- **Task goal**
Reproduce the text of every record below verbatim, leaving out the pictures.

━━━━━ Task inputs

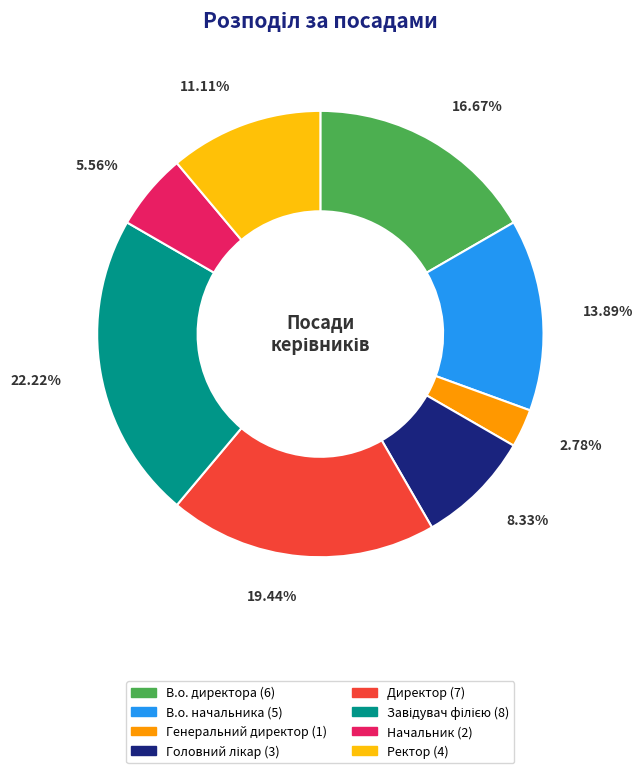

Which slice is the smallest?

Генеральний директор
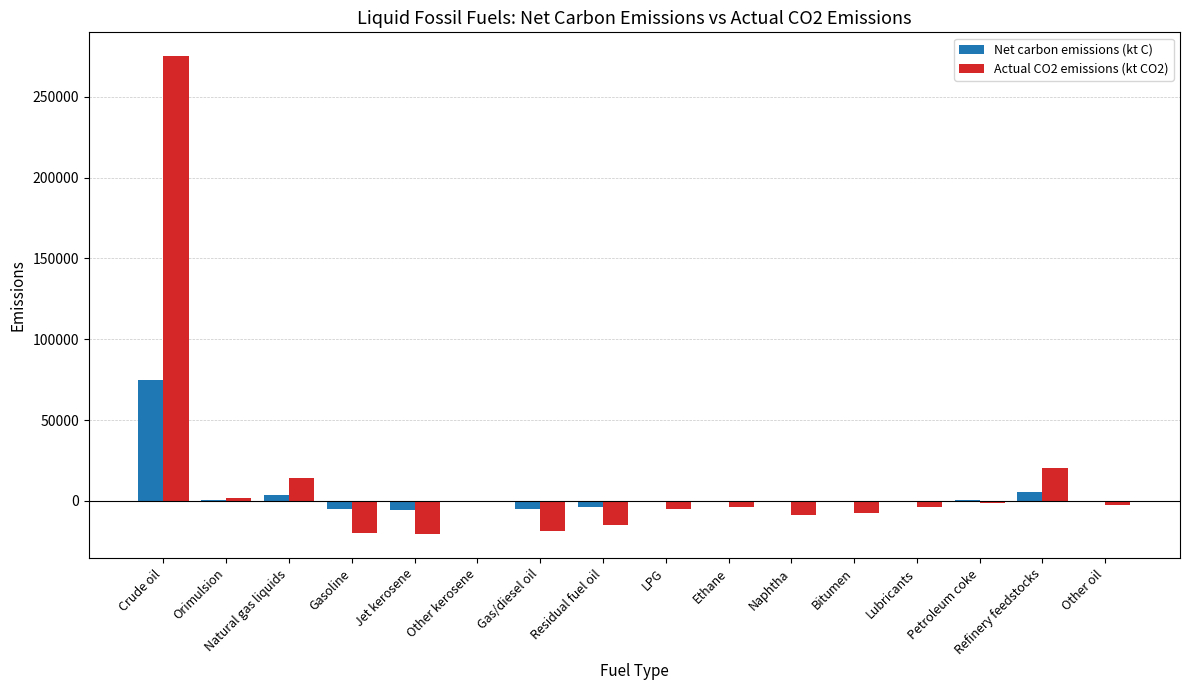

True or false: Actual CO2 emissions (kt CO2) has a value of 69934.7 at Crude oil.

False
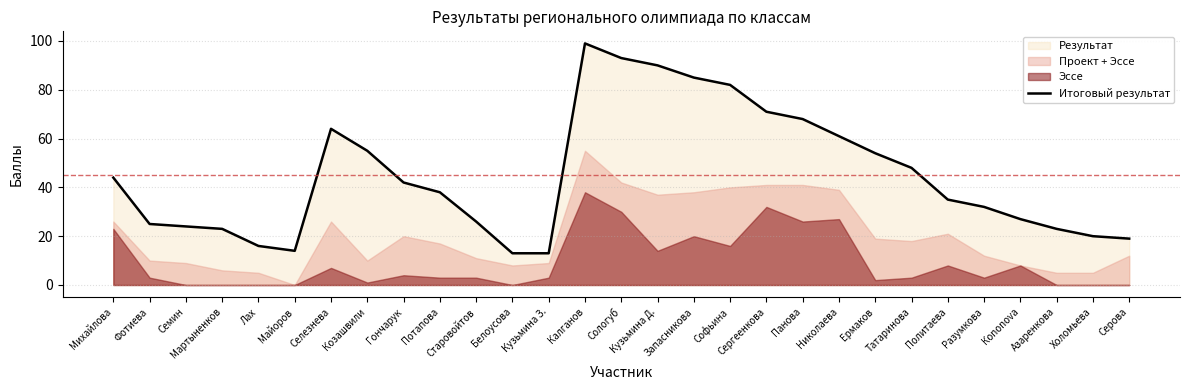

At which category does the chart reach its peak across all series?

Калганов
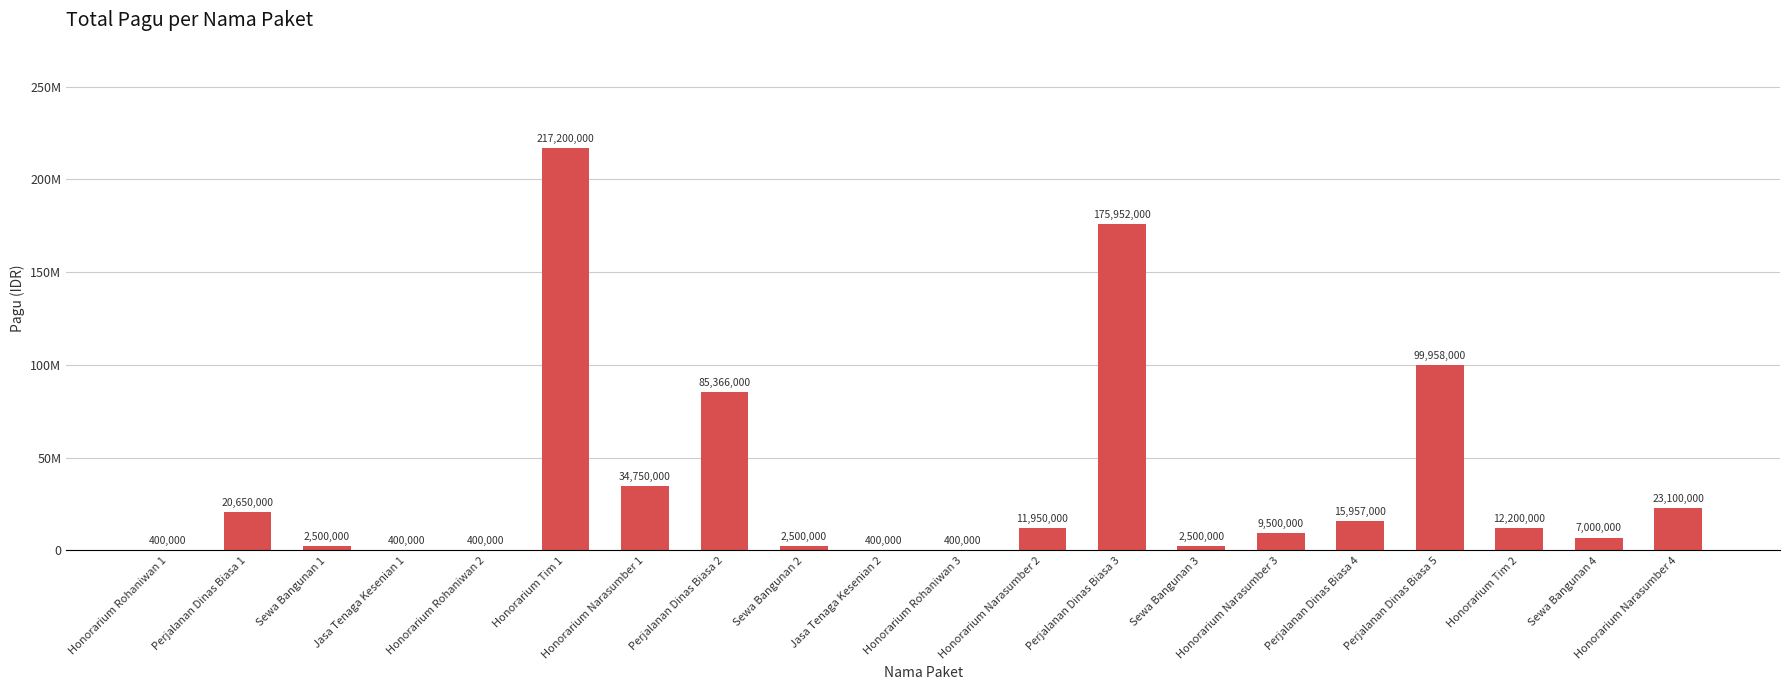

Which category has the highest value across all series?

Honorarium Tim 1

━━━━━━━━━━

- **Exercise solution**
Which slice is the smallest?

Генеральний директор

True or false: Actual CO2 emissions (kt CO2) has a value of 69934.7 at Crude oil.

False

At which category does the chart reach its peak across all series?

Калганов

Which category has the highest value across all series?

Honorarium Tim 1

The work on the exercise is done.